For others, like me, that might still be confused on using magst vs gern, the Present Tense 1 notes go into the difference. Use the verb mögen to express that you like a noun and use the adverb gern to express liking doing something (a verb) such as in this exercise with hiking. The notes indicate that mögen can't be used to express liking a verb. https://www.duolingo.com/skill/de/Verbs%3A-Present-1/tips-and-notes
The Present Tense 1 notes go into the difference between gern and mögen. Use the verb mögen to express that you like a noun and use the adverb gern to express liking doing something (a verb) such as in this exercise with hiking. The notes indicate that mögen can't be used to express liking a verb. https://www.duolingo.com/skill/de/Verbs%3A-Present-1/tips-and-notes
I think you misunderstood what DL indicated: Please read the following that I have copied and pasted from your own reference: The similar verb möchten can be followed by a verb, but Ich möchte Fußball spielen translates as "I would like to play soccer", not "I like playing soccer".)
Actually, it doesn't. Wandern means: to wander, to roam; to move, to travel, to shift; to migrate; to hike, to ramble; to go. In the US, Britain and maybe elsewhere walk might also insinuate rambling and hiking and walking etc, but if we're talking about the TRANSLATION of this particular word, then that is it. Interpretation in other languages may be what it is but.....boogaloo.

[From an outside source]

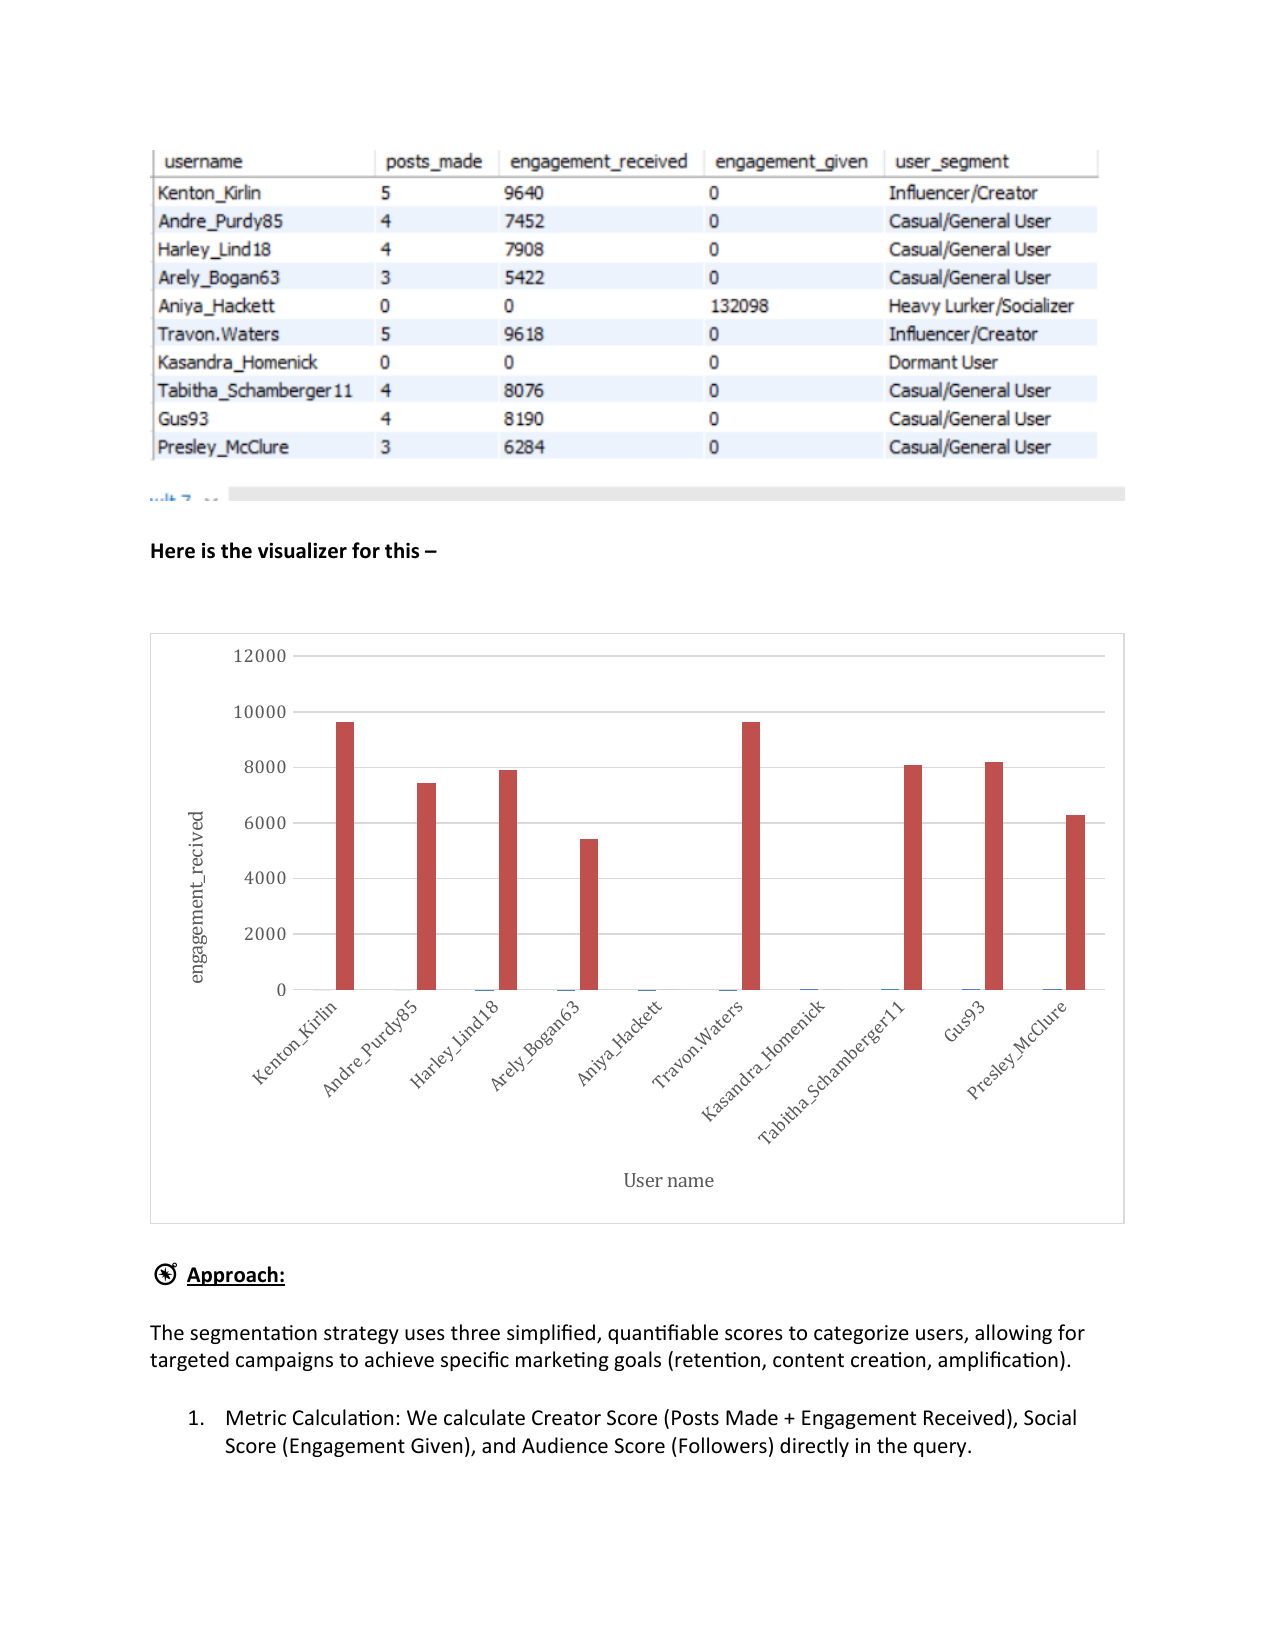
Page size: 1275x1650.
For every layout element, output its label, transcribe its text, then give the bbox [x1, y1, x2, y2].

When I got the answer wrong, the suggested answer was "Do you like to tramp" which I see is technically a synonym for hike, but honestly I'm a native English speaker and I've never heard it used like that.
I've only ever heard it used as a noun to mean a homeless person or, if you want to get sexist, as an old fashioned word for slut. I'd use tromp instead.
Perhaps it is your regional speech or reading experience! I am British and have seen 'tramp' ( to travel on foot ), in written form; heard it spoken and said it myself.
I believe Tramp, ( as in he is a Tramp ), comes from the idea that the person in question is itinerate in nature (or work), travelling from place to place; often on foot.
Of course I am not an expert on language but, Tramp may have ecclesiastical origins, from itinerate priests wandering by foot from place to place.
My experience of 'tromp' is in the 3rd person i.e., ''S/He tromped off.'', Or, to walk heavily i.e., ''Joe tromped across the room, sounding like a heard of elephants.'' (Apologies to any elephants who may read this! !-p ).